PASSAGE SHOWN:
◆ ◆ ◆

Re: Assignment 3 & Related Reading Assignments

Dear CSCI-316 Students,

Although the submission deadline for Lisp Assignment 2 has now passed, late submissions of this assignment will continue to be accepted until the late submission deadline, which will be announced later but will be in December. Possible penalties for late submission were explained on page 3 of the 1st-day-announcements document, in the final paragraph of the “Assignments and Late Submission Policy” section.

You should now use the QUICKCHECK tool on mars to test your submitted solutions to Assignment 2.

Using QUICKCHECK

To use QUICKCHECK, first logon to your xxxxx_yyyy316 mars account and enter ckasn at the xxxxx_yyyy316@mars:~$ prompt. You should then get a [1]> prompt. At that prompt, enter:

(quickcheck '<your last name> 2)

The ' is needed, but DON’T type the < and >! For example, if your last name is “Winston” then you should enter:

(quickcheck 'winston 2)

This will try to load in your submitted file (e.g., the file winston-2.lsp if your last name is Winston) and will test your function definitions. It will print a list of all the errors it finds—so if it finds no errors then it will print NIL!

After testing your solutions, enter (exit) to return control to mars’s shell. For other important information, see the Technical Notes at the end of this announcement.

◆ ◆ ◆

DATA ENTRIES:

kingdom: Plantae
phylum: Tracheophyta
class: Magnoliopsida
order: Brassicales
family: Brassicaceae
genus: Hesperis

◆ ◆ ◆

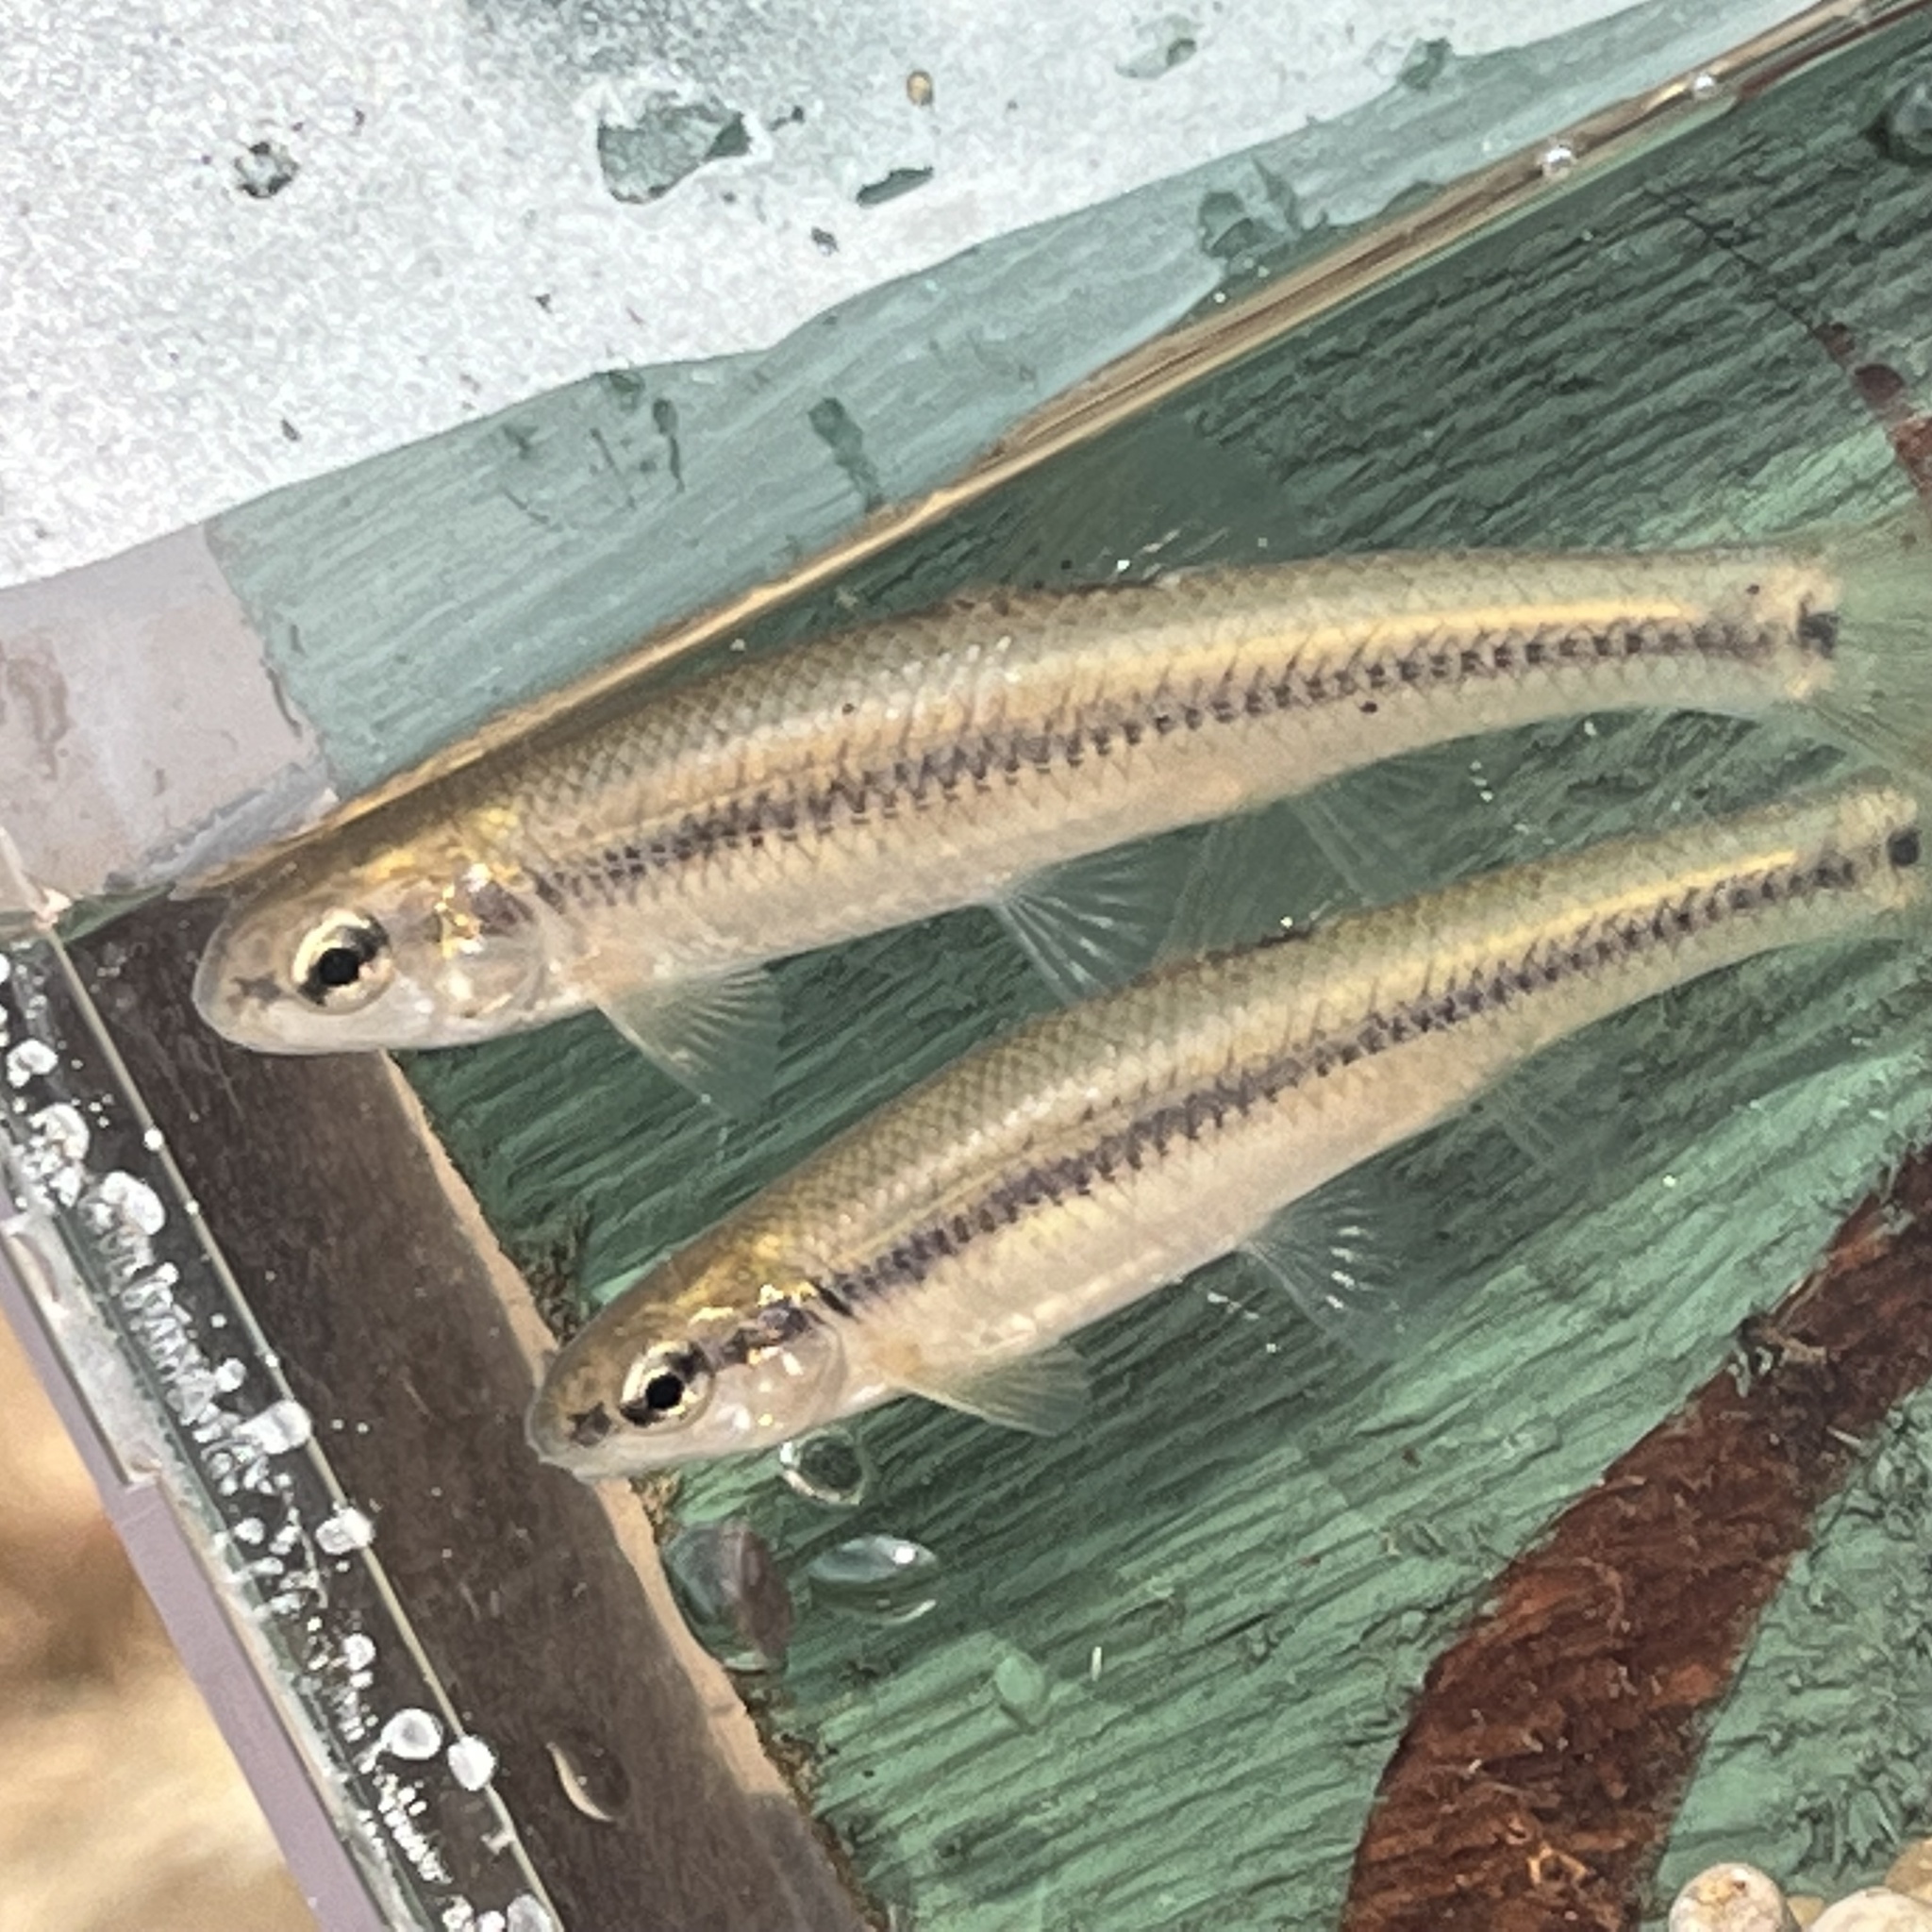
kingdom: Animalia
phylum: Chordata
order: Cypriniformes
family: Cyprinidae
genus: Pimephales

◆ ◆ ◆

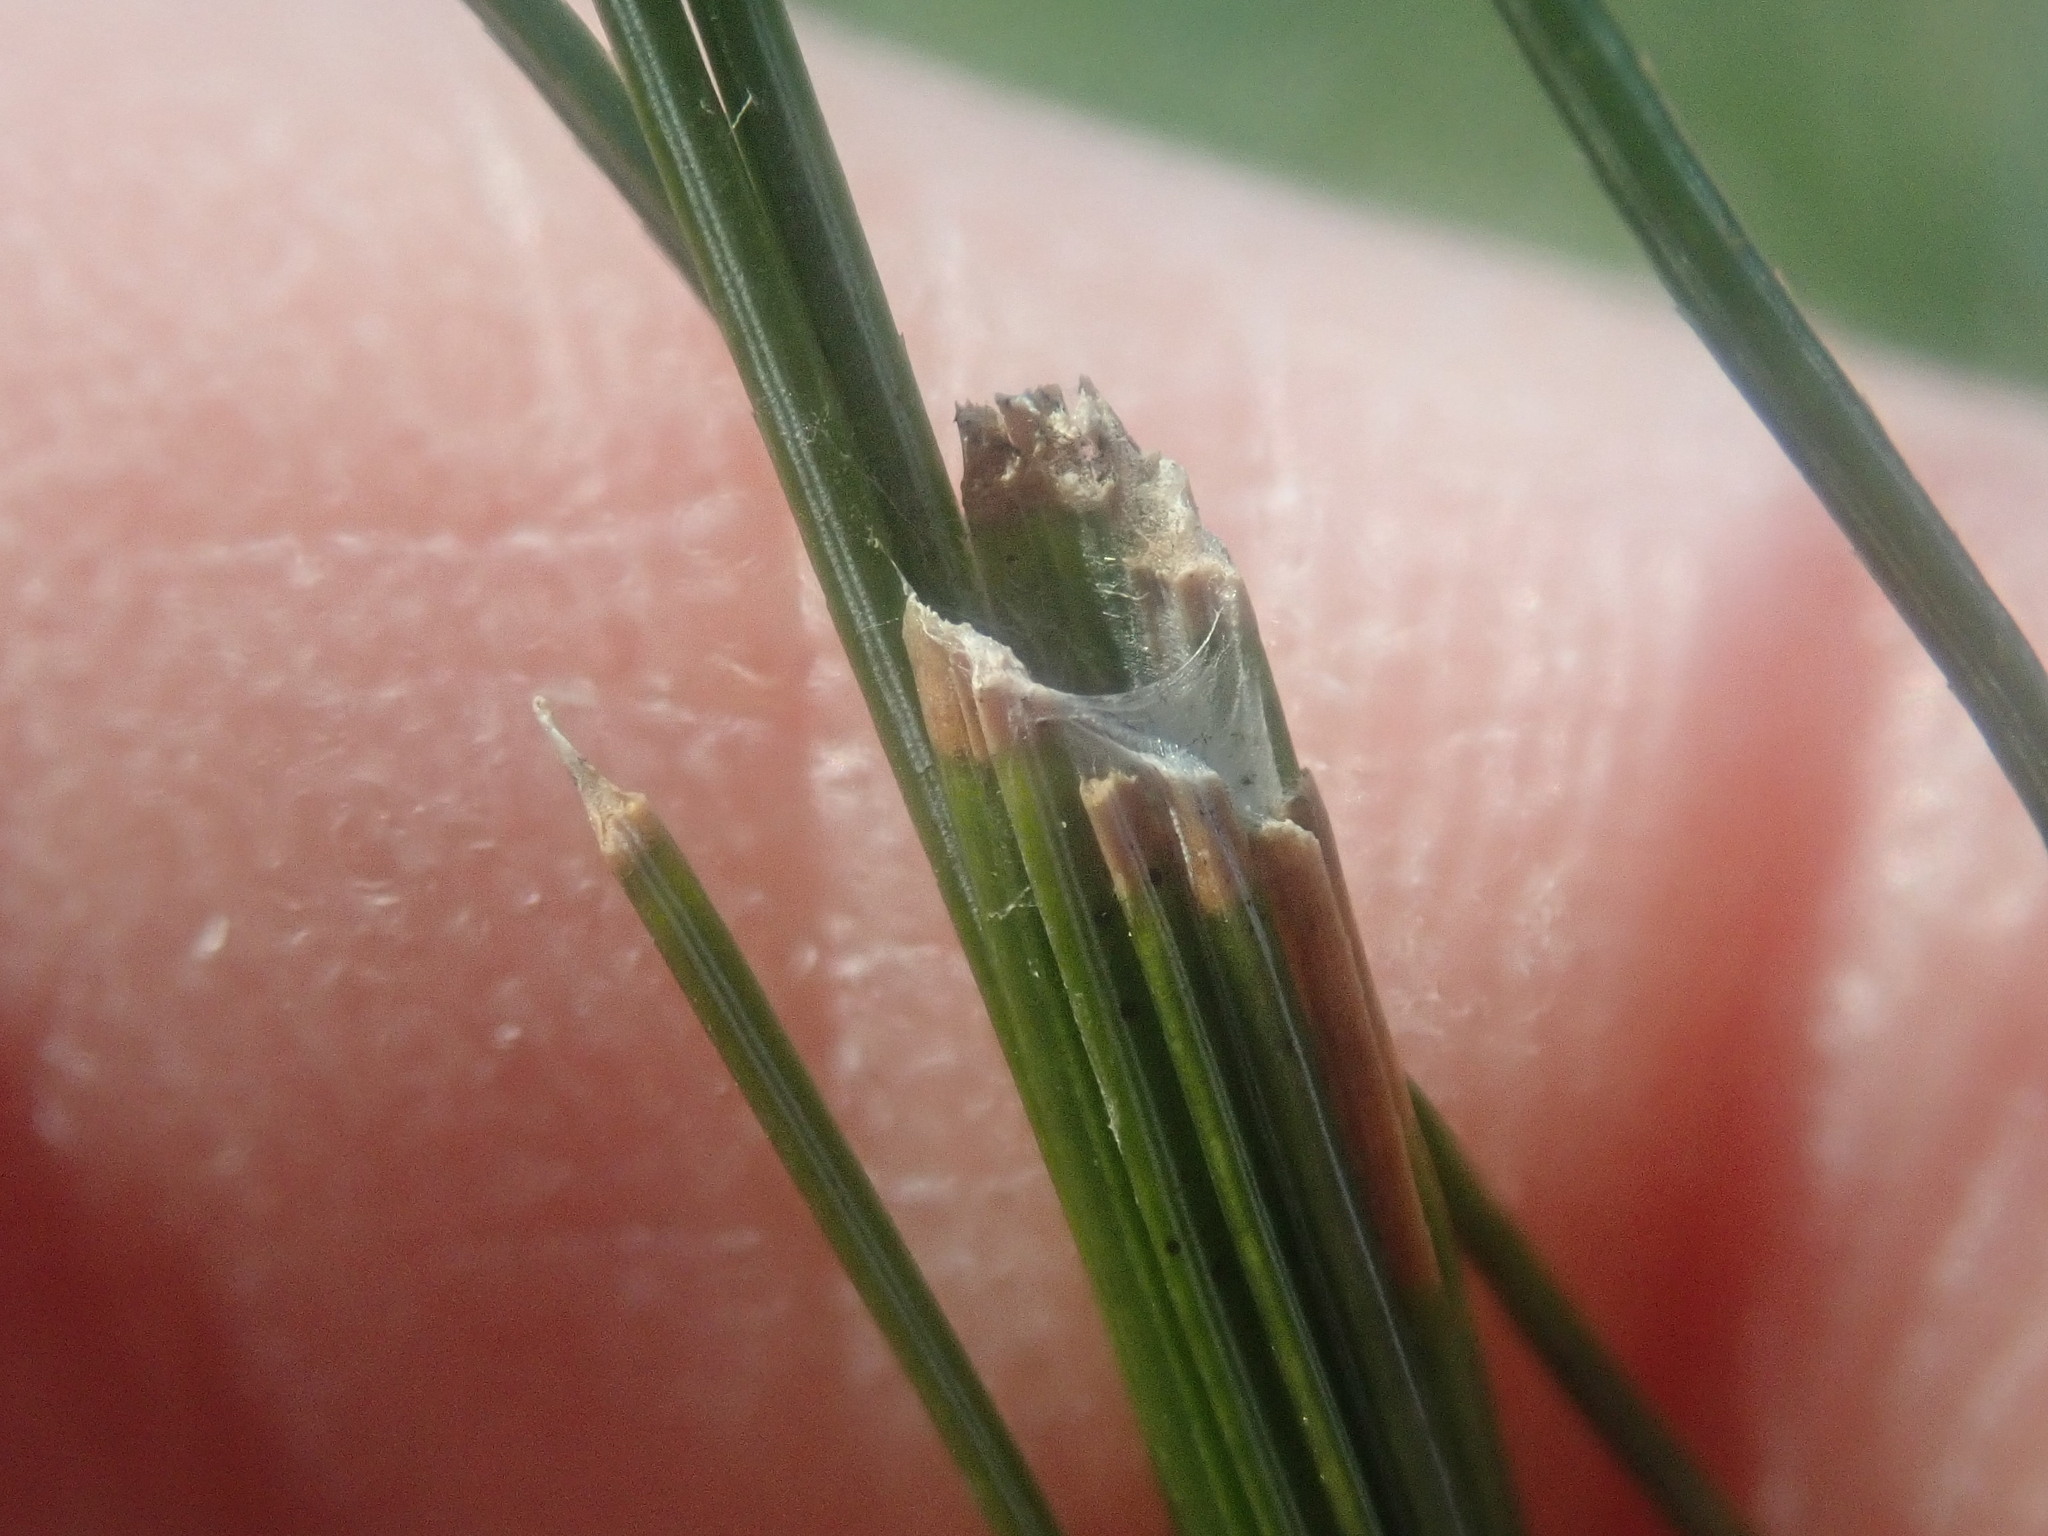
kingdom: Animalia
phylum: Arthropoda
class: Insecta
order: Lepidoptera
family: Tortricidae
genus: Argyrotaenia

◆ ◆ ◆

DESCRIPTION OF THE TASK:
Can you quote the course announcement from "You should now" to "last name> 2)"? Rely only on the course announcement.

CORRECT OUTPUT:
You should now use the QUICKCHECK tool on mars to test your submitted solutions to Assignment 2.

Using QUICKCHECK

To use QUICKCHECK, first logon to your xxxxx_yyyy316 mars account and enter ckasn at the xxxxx_yyyy316@mars:~$ prompt. You should then get a [1]> prompt. At that prompt, enter:

(quickcheck '<your last name> 2)